Tout est allé très vite, puisque les premières informations sont remontées de la voix du Wall Street Journal mardi soir. Ce jeudi matin 31 octobre, le groupe PSA a confirmé l’avancée du projet de fusion 50/50 avec FCA. Le groupe italo-américain possède Fiat et Chrysler, mais aussi Jeep, Dodge, RAM, Alfa Romeo, Maserati, Abarth et Lancia. L’union pourrait se sceller dans « quelques semaines ».

Ce rapprochement permettrait au nouveau groupe PSA-FCA de devenir le 4ème constructeur automobile mondial. Avec 8,7 millions de véhicules, cette nouvelle entité se situera derrière le podium de Renault-Nissan-Mitsubishi, Toyota et Volkswagen.

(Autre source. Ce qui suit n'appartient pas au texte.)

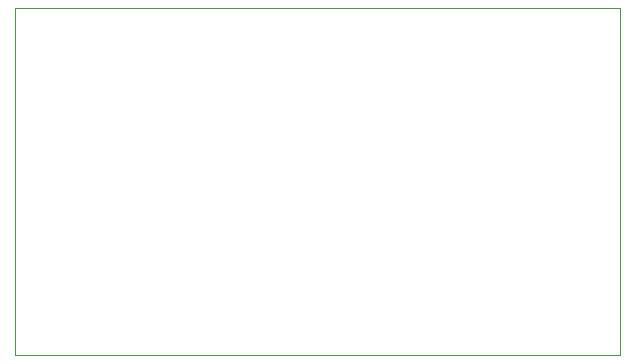
<source format=gbr>
G04*
G04 #@! TF.GenerationSoftware,Altium Limited,Altium Designer,25.2.1 (25)*
G04*
G04 Layer_Color=0*
%FSLAX25Y25*%
%MOIN*%
G70*
G04*
G04 #@! TF.SameCoordinates,44C634AB-46FA-46F5-9040-7CAB15AB579A*
G04*
G04*
G04 #@! TF.FilePolarity,Positive*
G04*
G01*
G75*
%ADD83C,0.00100*%
D83*
X-22000Y-90563D02*
X179500Y-90438D01*
X179500Y25000D01*
X-22000D01*
X-22000Y-90563D01*
M02*

</source>
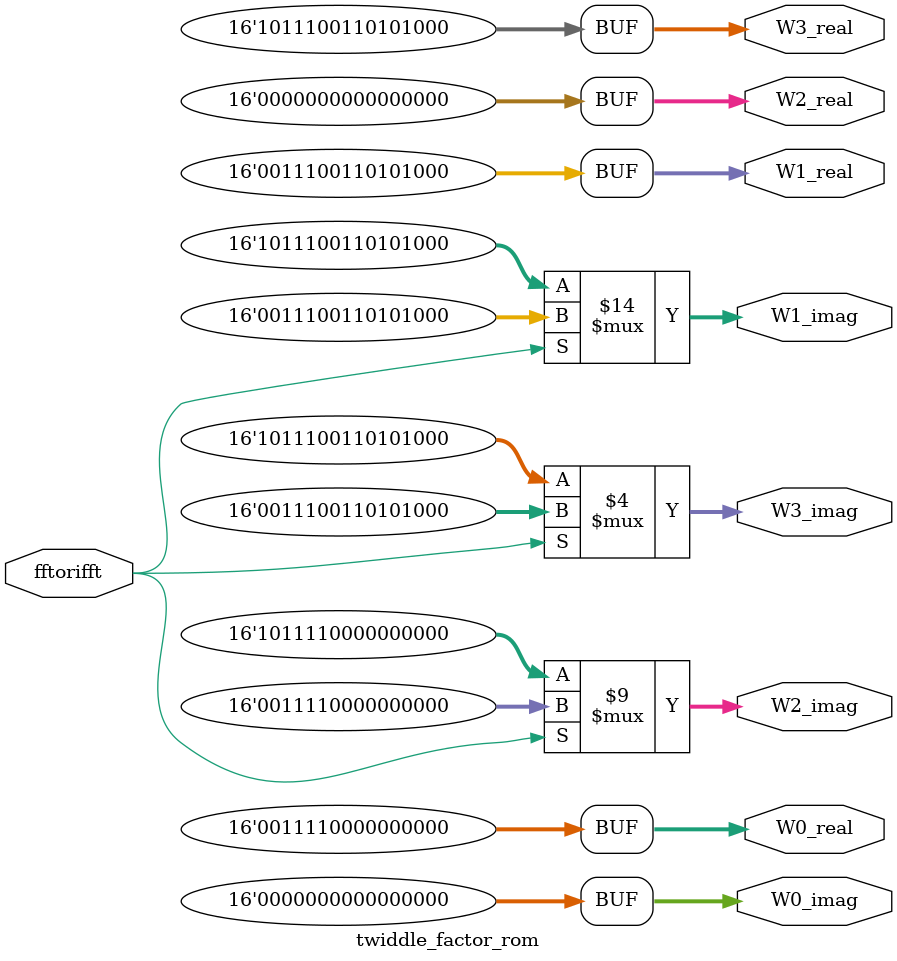
<source format=v>
module twiddle_factor_rom (
    input wire fftorifft,
    output reg [15:0] W0_real, W0_imag,
    output reg [15:0] W1_real, W1_imag,
    output reg [15:0] W2_real, W2_imag,
    output reg [15:0] W3_real, W3_imag
);

    // Initialize the twiddle factors in IEEE 754 half-precision format
    always@(*) begin
    if(fftorifft==0) begin
        // W_8^0 = 1 + j0
        W0_real = 16'h3C00; // 1.0
        W0_imag = 16'h0000; // 0.0

        // W_8^1 = 1/sqrt(2) - j(1/sqrt(2))
        W1_real = 16'h39a8; // 0.7071
        W1_imag = 16'hB9a8; // -0.7071

        // W_8^2 = 0 - j1
        W2_real = 16'h0000; // 0.0
        W2_imag = 16'hBC00; // -1.0

        // W_8^3 = -1/sqrt(2) - j(1/sqrt(2))
        W3_real = 16'hB9a8; // -0.7071
        W3_imag = 16'hB9a8; // -0.7071
    end
    else begin
    W0_real = 16'h3C00; // 1.0
    W0_imag = 16'h0000; // 0.0

    // W_8^1 = 1/sqrt(2) - j(1/sqrt(2))
    W1_real = 16'h39a8; // 0.7071
    W1_imag = 16'h39a8; // 0.7071

    // W_8^2 = 0 - j1
    W2_real = 16'h0000; // 0.0
    W2_imag = 16'h3C00; // 1.0

    // W_8^3 = -1/sqrt(2) - j(1/sqrt(2))
    W3_real = 16'hB9a8; // -0.7071
    W3_imag = 16'h39a8; // 0.7071
    end
    end

endmodule

</source>
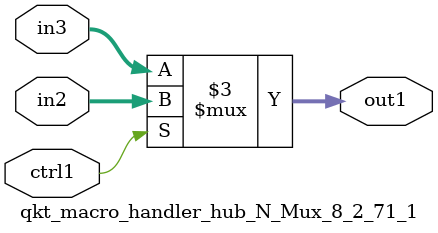
<source format=v>

`timescale 1ps / 1ps


module qkt_macro_handler_hub_N_Mux_8_2_71_1( in3, in2, ctrl1, out1 );

    input [7:0] in3;
    input [7:0] in2;
    input ctrl1;
    output [7:0] out1;
    reg [7:0] out1;

    
    // rtl_process:qkt_macro_handler_hub_N_Mux_8_2_71_1/qkt_macro_handler_hub_N_Mux_8_2_71_1_thread_1
    always @*
      begin : qkt_macro_handler_hub_N_Mux_8_2_71_1_thread_1
        case (ctrl1) 
          1'b1: 
            begin
              out1 = in2;
            end
          default: 
            begin
              out1 = in3;
            end
        endcase
      end

endmodule


</source>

Il sera cependant au coude-à-coude pour ce Top 4, General Motors ayant écoulé aussi 8,77 millions d’unités en 2018.

Une chance pour l’électrique ?

On vous en parlait mercredi, la fusion PSA-FCA permettrait d’accélérer le développement de véhicules électriques. En effet, les deux acteurs veulent relever ensemble « les nouveaux défis en matière de mobilité connectée, électrifiée, partagée et autonome ».

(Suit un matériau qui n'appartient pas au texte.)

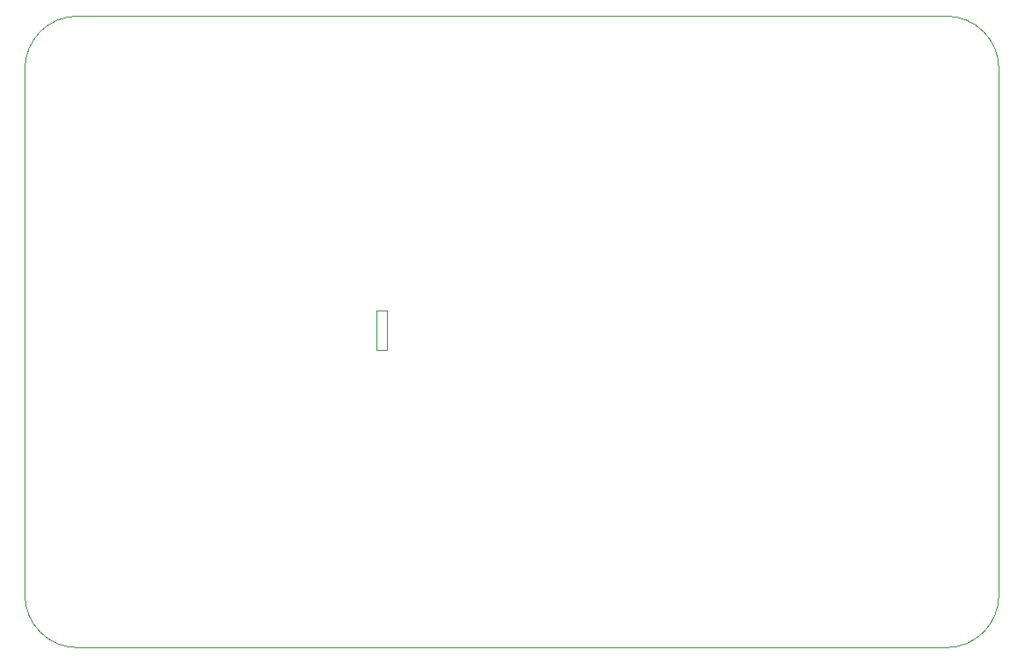
<source format=gbr>
%TF.GenerationSoftware,KiCad,Pcbnew,8.0.1*%
%TF.CreationDate,2024-04-05T21:06:31+06:30*%
%TF.ProjectId,STM32_base,53544d33-325f-4626-9173-652e6b696361,rev?*%
%TF.SameCoordinates,PX48ab840PY853a720*%
%TF.FileFunction,Profile,NP*%
%FSLAX46Y46*%
G04 Gerber Fmt 4.6, Leading zero omitted, Abs format (unit mm)*
G04 Created by KiCad (PCBNEW 8.0.1) date 2024-04-05 21:06:31*
%MOMM*%
%LPD*%
G01*
G04 APERTURE LIST*
%TA.AperFunction,Profile*%
%ADD10C,0.100000*%
%TD*%
G04 APERTURE END LIST*
D10*
X5080000Y60960000D02*
X88900000Y60960000D01*
X93980000Y5080000D02*
G75*
G02*
X88900000Y0I-5080000J0D01*
G01*
X5080000Y0D02*
G75*
G02*
X0Y5080000I0J5080000D01*
G01*
X88900000Y60960000D02*
G75*
G02*
X93980000Y55880000I0J-5080000D01*
G01*
X34925000Y28702000D02*
X33909000Y28702000D01*
X0Y5080000D02*
X0Y55880000D01*
X88900000Y0D02*
X5080000Y0D01*
X34925000Y32512000D02*
X34925000Y28702000D01*
X33909000Y32512000D02*
X34925000Y32512000D01*
X33909000Y28702000D02*
X33909000Y32512000D01*
X93980000Y55880000D02*
X93980000Y5080000D01*
X0Y55880000D02*
G75*
G02*
X5080000Y60960000I5080000J0D01*
G01*
M02*

</source>
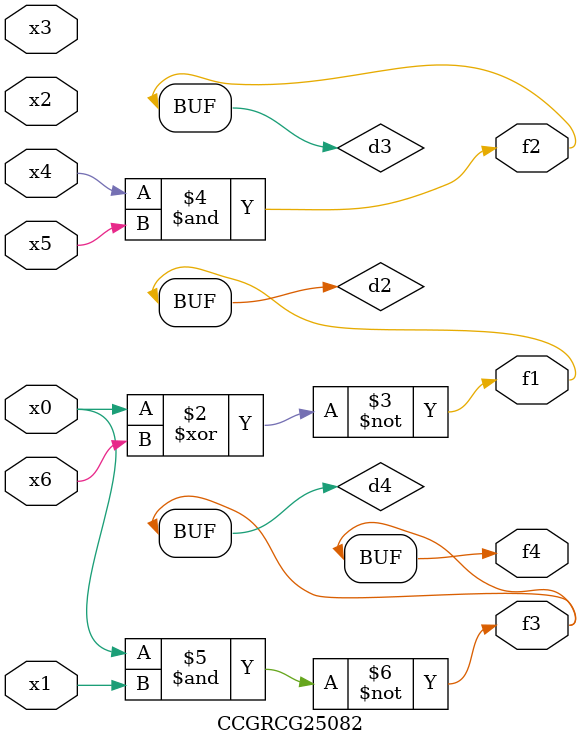
<source format=v>
module CCGRCG25082(
	input x0, x1, x2, x3, x4, x5, x6,
	output f1, f2, f3, f4
);

	wire d1, d2, d3, d4;

	nor (d1, x0);
	xnor (d2, x0, x6);
	and (d3, x4, x5);
	nand (d4, x0, x1);
	assign f1 = d2;
	assign f2 = d3;
	assign f3 = d4;
	assign f4 = d4;
endmodule

</source>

Les économies visées seraient de 3,7 milliards d’euros à terme, notamment dans « les moteurs électrifiés, la voiture autonome et les technologies digitales et connectées ». Si PSA a amorcé le virage électrifié (Peugeot e-208, Opel Grandland X Hybrid4, etc), FCA accuse un retard indéniable, la seule Fiat 500 électrique n’arrivant qu’en 2020.

Enfin, ce mariage pourrait accélérer le retour de Peugeot en Amérique du Nord, et permettre à FCA d’exister en Chine.